Your cognitive system at some point literally go in standby mode, so to speak. If someone would pay me do that, i would make experiments about playing the same stage over and over again.
Isn't "playing the same stage over and over again" the essence of practicing and perfecting a shmup? You adjust your strategy along the way, and so on and so forth, but it's still largely the same stuff...why can't the same be said about re-reading a novel, and noticing things you missed the first time through? Or, even if you only read the novel once through, carefully, taking a long time to finish, and then put it away, what kind of numbing repetition is present, aside from the fact that there are only so many letters in a given alphabet to print?
Graduate student in Linguistics (specialization in semantics) and master in cognitive sciences.
You know, after all this time this does explain a lot, heh heh.

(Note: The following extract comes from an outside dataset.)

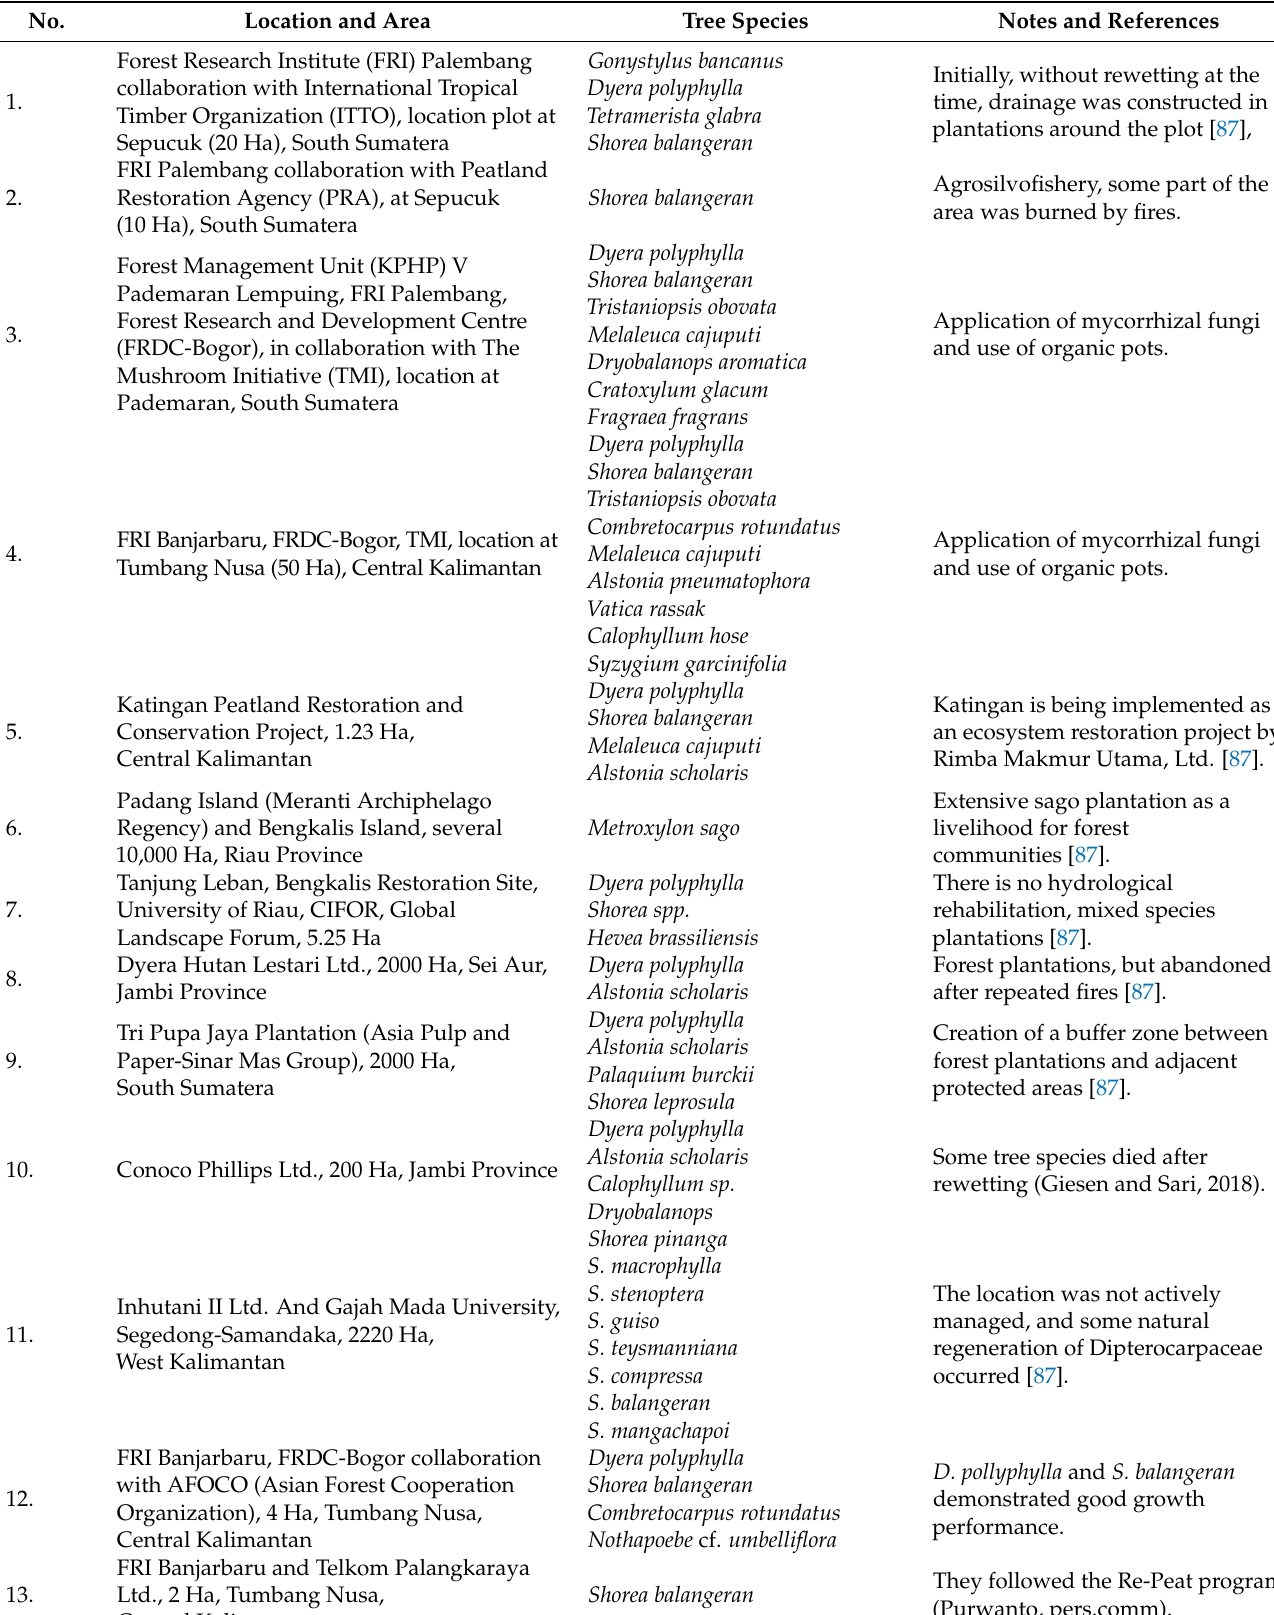
Table 3. Revegetation trial activities and development forest plantation in degraded ecosystem peat swamp forests in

...i'm pretty reserved in this kind of things.
...though I'm somewhat inclined to raise an eyebrow to that.
Beside that, it's not the word itself, it's the reasoning that is disturbing: i argued more than once why, but in short, instead of preaching moral standards about things, why don't you just live and let live (especially when propaganda can't influence statesof thing)? Or: why don't you just accept rank? After all, it's all over, the current trend now is dynamic enemy sequence...
That's just the thing, I
wasn't "preaching moral standards" (do shmups even have "morals?")...just stating a set of opinions with a fancy title on top, heh. Heck, I concluded my first post on this very topic with the statement "Play and let play," so I'm definitely an outspoken advocate of that. And again, if I'd know that the word I used back then would have bothered you so much, I wouldn't have used it. As for rank, as stated before, my opinion of it has changed over time...I'm still not rabid about some of the systems used, but you probably recall that I did buy myself a copy of Garegga some time back, if that means anything.